■ **YOUR OBJECTIVE**
Here is a block of records. Copy every line in it that includes "wiping".

■ **Data excerpts**
↓
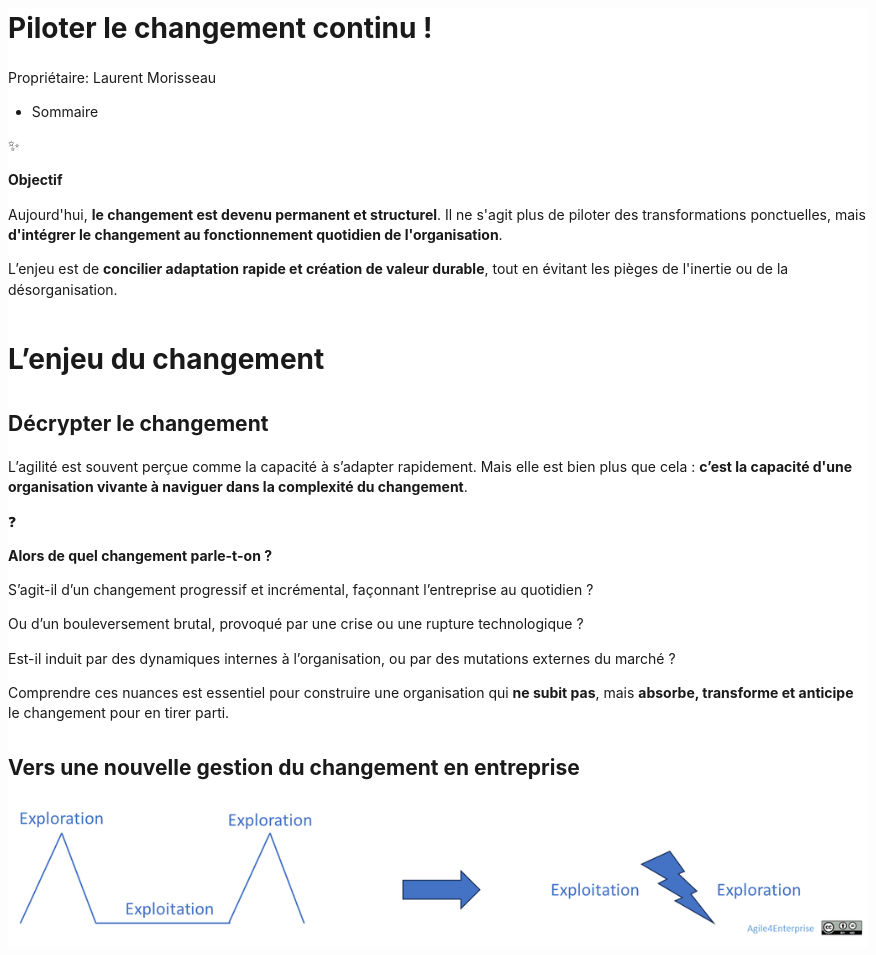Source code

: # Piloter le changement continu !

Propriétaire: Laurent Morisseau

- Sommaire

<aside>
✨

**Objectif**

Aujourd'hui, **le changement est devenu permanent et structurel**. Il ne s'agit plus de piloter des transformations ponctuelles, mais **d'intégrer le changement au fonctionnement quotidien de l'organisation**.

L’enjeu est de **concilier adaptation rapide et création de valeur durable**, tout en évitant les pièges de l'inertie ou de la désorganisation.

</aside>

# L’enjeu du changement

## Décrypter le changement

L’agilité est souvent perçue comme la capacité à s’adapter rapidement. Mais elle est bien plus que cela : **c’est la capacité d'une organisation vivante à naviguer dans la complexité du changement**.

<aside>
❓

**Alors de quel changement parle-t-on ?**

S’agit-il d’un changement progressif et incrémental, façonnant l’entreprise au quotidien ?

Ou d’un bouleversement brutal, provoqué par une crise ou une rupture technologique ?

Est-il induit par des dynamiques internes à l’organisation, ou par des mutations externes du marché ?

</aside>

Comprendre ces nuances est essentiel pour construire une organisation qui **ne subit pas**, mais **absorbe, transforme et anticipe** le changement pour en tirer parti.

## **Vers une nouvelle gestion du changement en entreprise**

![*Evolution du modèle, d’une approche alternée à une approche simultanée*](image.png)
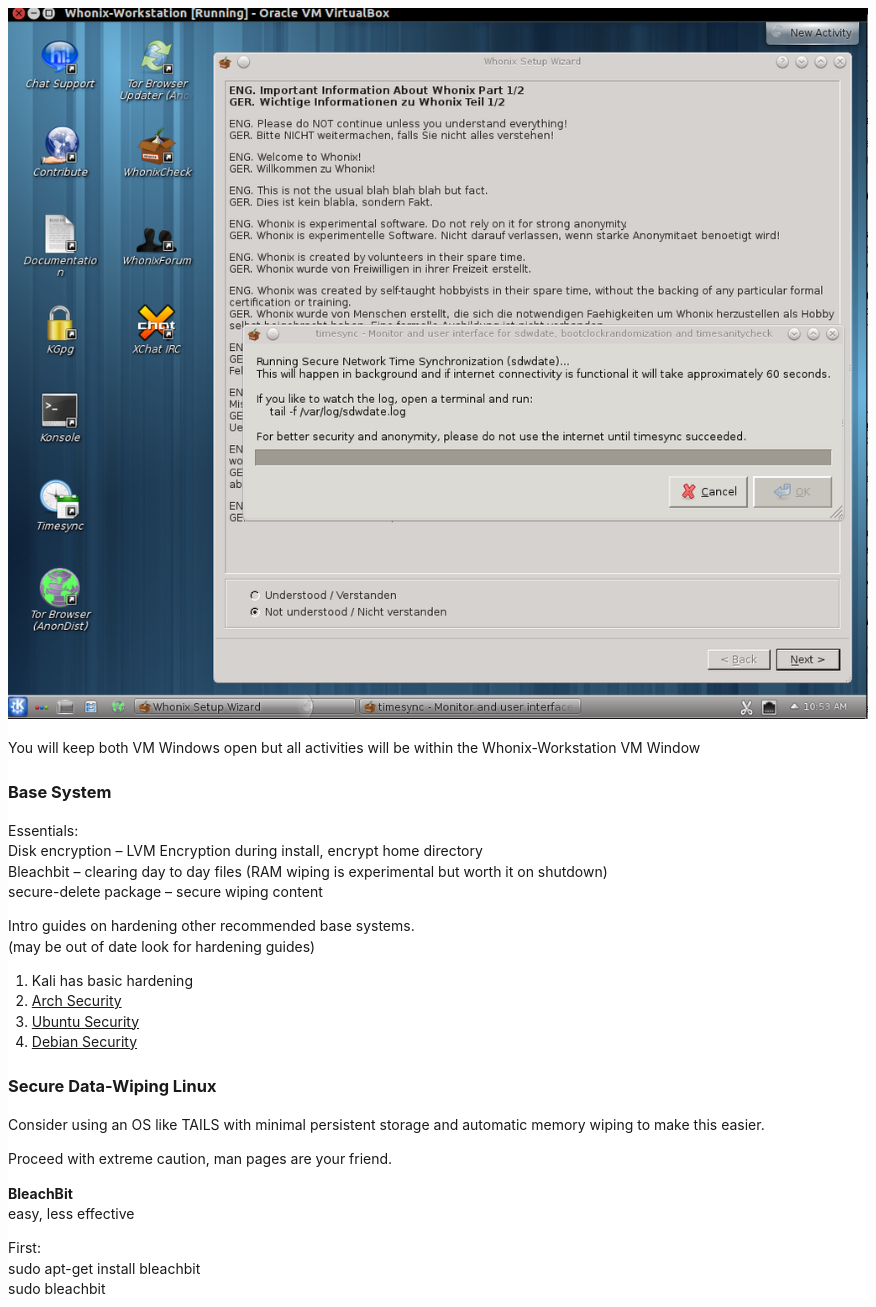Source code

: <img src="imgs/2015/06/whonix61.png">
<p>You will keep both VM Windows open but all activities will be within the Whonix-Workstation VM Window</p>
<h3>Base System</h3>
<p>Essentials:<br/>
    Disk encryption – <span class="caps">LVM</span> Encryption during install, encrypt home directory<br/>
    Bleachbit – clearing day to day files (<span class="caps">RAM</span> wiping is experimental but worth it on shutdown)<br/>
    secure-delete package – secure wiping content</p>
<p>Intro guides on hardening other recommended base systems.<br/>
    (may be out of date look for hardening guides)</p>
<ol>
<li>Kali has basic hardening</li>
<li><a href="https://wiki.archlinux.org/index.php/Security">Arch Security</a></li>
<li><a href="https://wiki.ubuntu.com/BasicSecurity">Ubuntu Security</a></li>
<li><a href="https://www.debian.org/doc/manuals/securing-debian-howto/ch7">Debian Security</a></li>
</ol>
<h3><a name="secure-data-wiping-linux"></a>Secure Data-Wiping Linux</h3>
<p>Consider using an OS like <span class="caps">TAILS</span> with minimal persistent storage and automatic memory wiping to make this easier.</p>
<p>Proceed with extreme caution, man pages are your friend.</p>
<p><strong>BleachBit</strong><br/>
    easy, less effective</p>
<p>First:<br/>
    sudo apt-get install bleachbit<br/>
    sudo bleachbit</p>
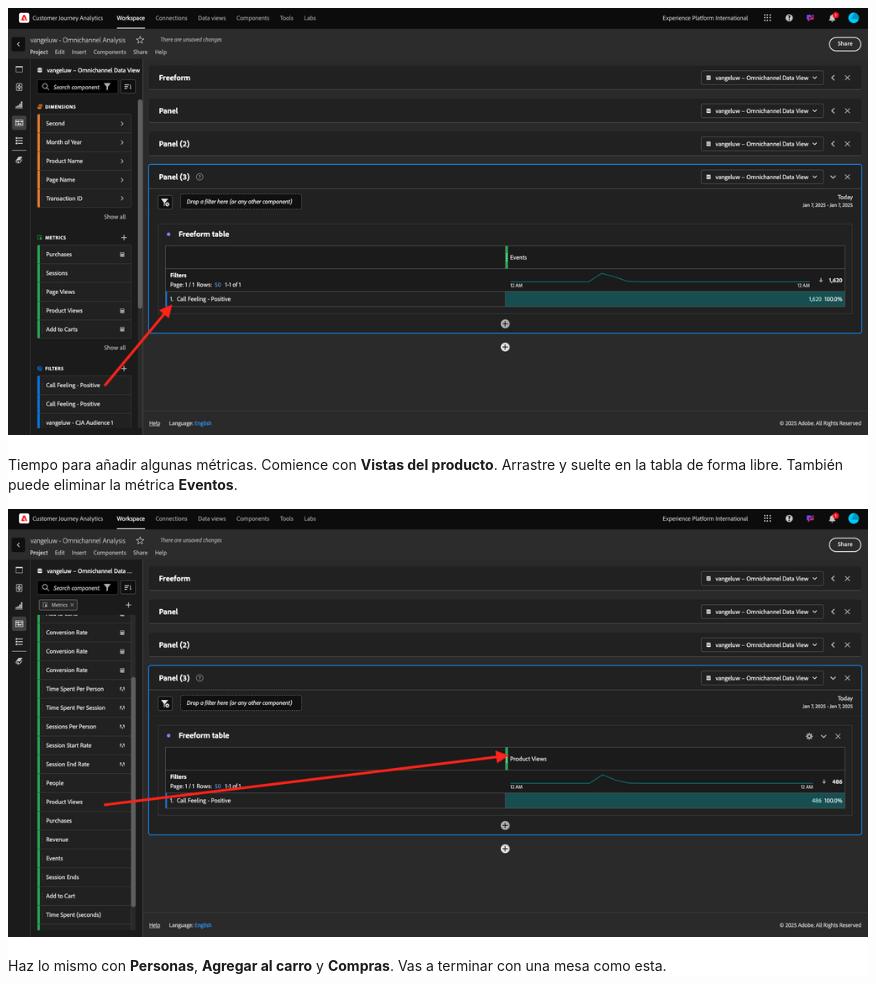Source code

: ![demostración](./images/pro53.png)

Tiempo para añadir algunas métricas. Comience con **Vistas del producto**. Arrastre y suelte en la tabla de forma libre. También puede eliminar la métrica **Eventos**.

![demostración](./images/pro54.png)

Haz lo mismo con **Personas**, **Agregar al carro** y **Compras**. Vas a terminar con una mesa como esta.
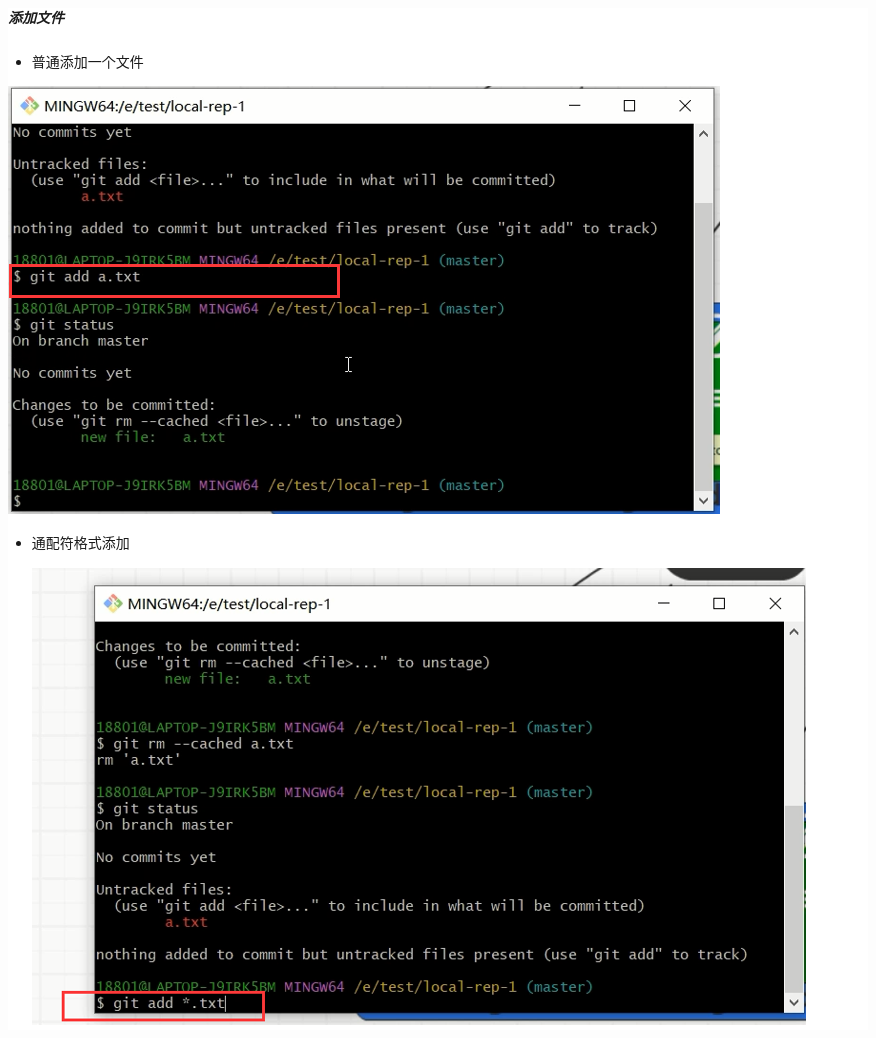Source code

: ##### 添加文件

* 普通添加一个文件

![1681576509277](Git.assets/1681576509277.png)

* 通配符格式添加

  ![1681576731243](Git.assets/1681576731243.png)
↑
■ **YOUR RESPONSE**
    Bleachbit – clearing day to day files (<span class="caps">RAM</span> wiping is experimental but worth it on shutdown)<br/>
    secure-delete package – secure wiping content</p>
<h3><a name="secure-data-wiping-linux"></a>Secure Data-Wiping Linux</h3>
<p>Consider using an OS like <span class="caps">TAILS</span> with minimal persistent storage and automatic memory wiping to make this easier.</p>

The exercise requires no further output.